Why Did I Feel Fine Yesterday? The Causes of Depression

With 322 million people suffering with depression worldwide, it’s not surprising to learn that in America, depression is among the most common mental disorders.

The cause of depression is often simplified as a chemical imbalance in the brain, but the reality is that the disease is far more complicated. Scientific research has yet to completely understand the biology of depression. According to the National Institute of Mental Health, depression is caused by a combination of genetic, biological, environmental, and psychological factors.

Do you ever think anything like “I have no reason to be depressed” or “I can’t tell anyone about my depression; I have to suck it up and be strong.” If so, you are not alone. Men, in particular, are raised to be strong, confident, logical people. Having depression can be seen as a sign of weakness.

However, in today’s world many women are taught not to rely on men, and they can do everything a man can. Many go back to work after having children instead of staying at home.
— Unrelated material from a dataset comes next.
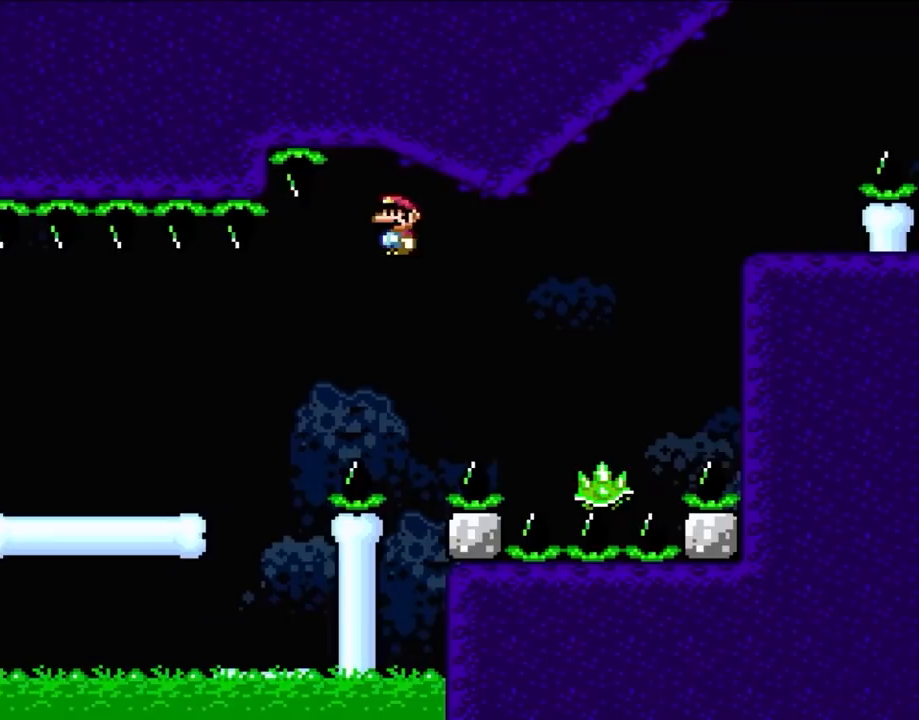
{"dt_ms": 500, "buttons": ["A", "DPAD_RIGHT"], "events": []}
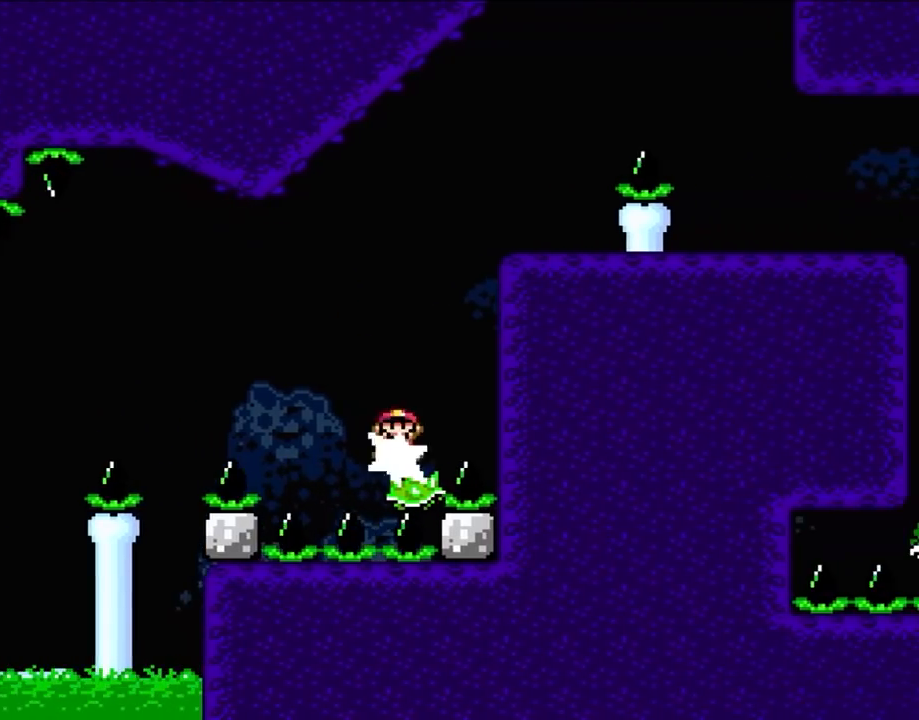
{"dt_ms": 500, "buttons": ["DPAD_RIGHT"], "events": [[67, "DPAD_LEFT", "down"], [67, "DPAD_RIGHT", "up"], [200, "DPAD_LEFT", "up"], [233, "DPAD_RIGHT", "down"], [433, "A", "up"]]}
These changes in women’s upbringings can bring up the same thoughts as men – “I have to be strong.” “I can’t show that I’m depressed.”

Often we go about our daily routines, pushing down the thoughts and feelings we don’t want to admit we are thinking and feeling. We ignore them, hoping they will magically disappear. Sometimes they do. But we realize it isn’t that way for long; they come back…and they come back strong.

It can start to feel very scary and you may even start to feel hopeless as you realize this black hole is staring you in the face. You don’t know how it got so big and you have no idea how to get out of it.

Although you may not believe it right now, you do not have to feel this way forever. There is a way out. You have the opportunity to get out of your head, feel confident, feel at peace, and retrain your thoughts to be more realistic.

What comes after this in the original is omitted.